Women and their bodies may have very different ideas about the right time to have a baby.
It’s an uncomfortable topic — especially when someone’s not ready to even imagine becoming a parent. Fertility is not going to get any less difficult to talk about, so why not do it now? This is a case where sooner is better than later.
Everybody’s situation and time frame are different. Perhaps a woman hasn’t found the right partner yet. Or she wants to grow into her career and make her mark first. Maybe she needs to focus on herself and her well-being. And since she knows several women who became mothers later in life, it’s easy to feel she has all the time in the world.
Women’s bodies, however, aren’t all the same, and there’s no way to guess at personal windows of fertility. While all people deserve to follow their own paths and decide for themselves if and when to have children, it helps to plan ahead. Here’s how women can take control of their future fertility.
There are a variety of factors that can contribute to difficulties conceiving. One of the most common is the age-related decline in the number and quality of egg cells in a woman’s ovaries. Baby girls are born with all the eggs they will ever have, about two million. What differs from person to person is how quickly this ovarian reserve ‘ages’ and begins to diminish.

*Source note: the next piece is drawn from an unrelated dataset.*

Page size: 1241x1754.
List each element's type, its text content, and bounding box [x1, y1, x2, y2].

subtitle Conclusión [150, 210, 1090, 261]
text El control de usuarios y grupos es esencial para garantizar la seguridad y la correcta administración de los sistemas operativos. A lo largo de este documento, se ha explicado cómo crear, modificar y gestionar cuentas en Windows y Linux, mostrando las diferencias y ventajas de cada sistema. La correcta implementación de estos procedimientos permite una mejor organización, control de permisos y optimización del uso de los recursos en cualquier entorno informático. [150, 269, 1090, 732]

A simple blood test looking for a biomarker known as the anti-Müllerian hormone (AMH) can be taken at any time. The AMH test allows the doctor to estimate how many eggs are left, leading to a recommendation about the path forward for the patient.
What can women do with this data? Just like any other goal, starting a family takes time, effort and planning. Having as much information as possible helps women make decisions that are right for them.
For instance, reacting now instead of when fertility problems arise buys time. Early intervention means taking action while there’s still a sufficient ovarian reserve. More time allows women to look into additional diagnostic testing, treatment options or available next steps.
Finding out about fertility potential can be reassuring. It may even allow women to delay that conversation until they’re ready.
It’s one of those things — no one knows how hard it is until it happens to them. That’s why it’s better to start thinking about fertility now. Women who muse “maybe, one day” should bring the subject up with their doctors. Preparing for different possibilities gives women— even those who don’t know what they want — the freedom to narrate how the stories of their lives go. With knowledge comes empowerment and, as long as people make informed decisions, they can take charge of their lives and do what is right for them.
Each woman has a story. She should choose how to tell it.